Jenny’s friend, fashion designer Paula Hilyard, was working from home at the time. “I told her about my new arrangement and she also said she might be interested. Then Nik decided if we were both doing it then he would open something as well, and within thee months we all opened our stores.”
“We did it all ourselves, nights spent sanding floors and painting… we were all gung ho but it was so damn quiet,” she says. They didn’t have a lot of money so they had to come up with unique and sometimes silly ways to attract attention. “Nik would get a bubble machine out on the street, or we would give out daffodils on the weekend,” she says. “At one stage, Nik got some wigs and we wore them and went on the street, sat on banana chairs drinking cocktails, just to attract attention.”

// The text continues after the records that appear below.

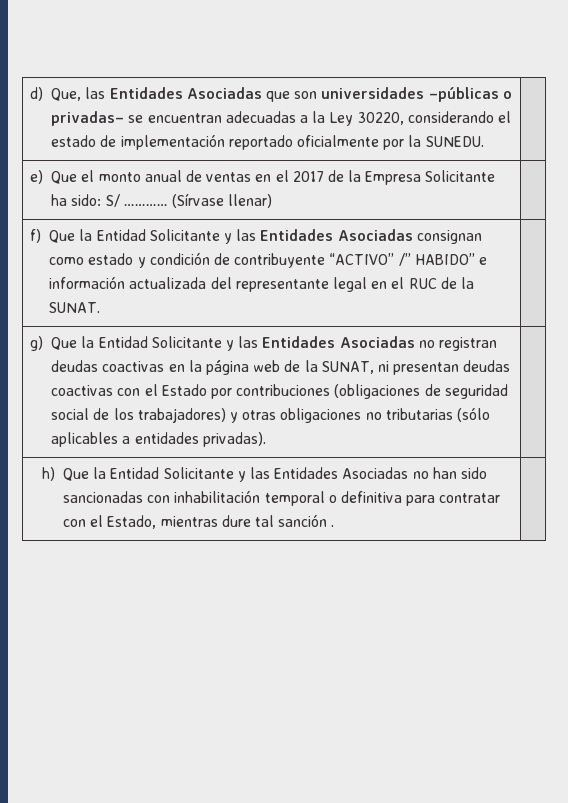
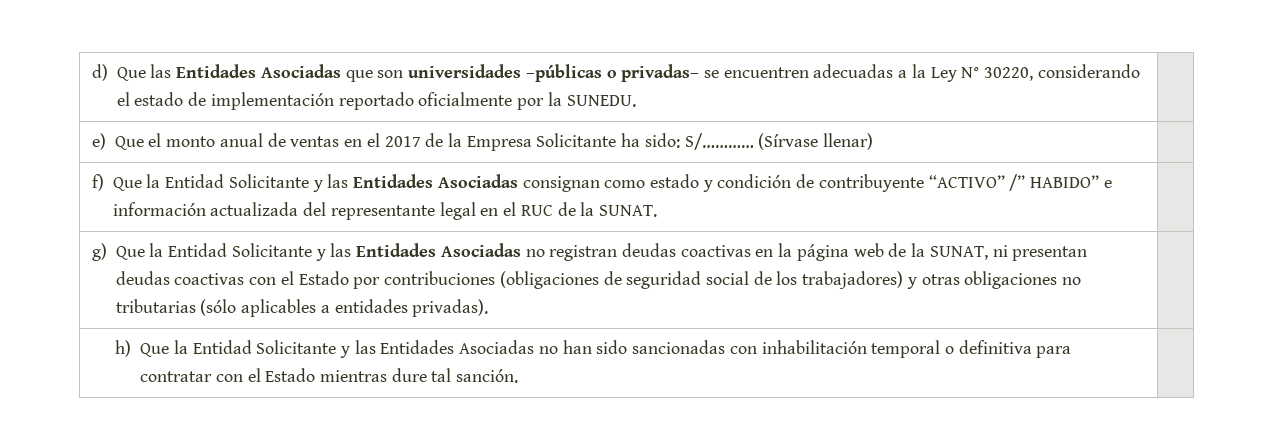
[51,88,82,101] Que, -> [116,67,146,81] Que
[147,113,222,123] encuentran -> [723,67,809,78] encuentren
(354, 119) none -> [961,67,980,78] N°
[105,194,168,207] S/ ………… -> [684,133,754,150] S/…………
[107,515,157,529] Estado, -> [265,368,316,382] Estado
[278,514,335,527] sanción . -> [456,369,519,383] sanción.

Eventually people started taking notice, and the Hive Gallery became well known for its support of local artists and for its quirky collection of miscellaneous curios. After a number of years Jenny sold The Hive but returned in 2013 to set up in Lonsdale Street Traders with her new venture Handsome Pretty. Today, Handsome Pretty is a key tenant in the new Ori building, as is The Hive.
When considering how the street has changed since those early days, she is cautiously optimistic. “You have go forward, you have to change; but I wouldn’t want to see all the old stuff go, because it may lose that edge.” She is however, animated in her enthusiasm for what the area has become. “It’s great to regularly meet new people who are visiting from other parts of Australia because they love what’s happening here. And that reflects across our whole city.”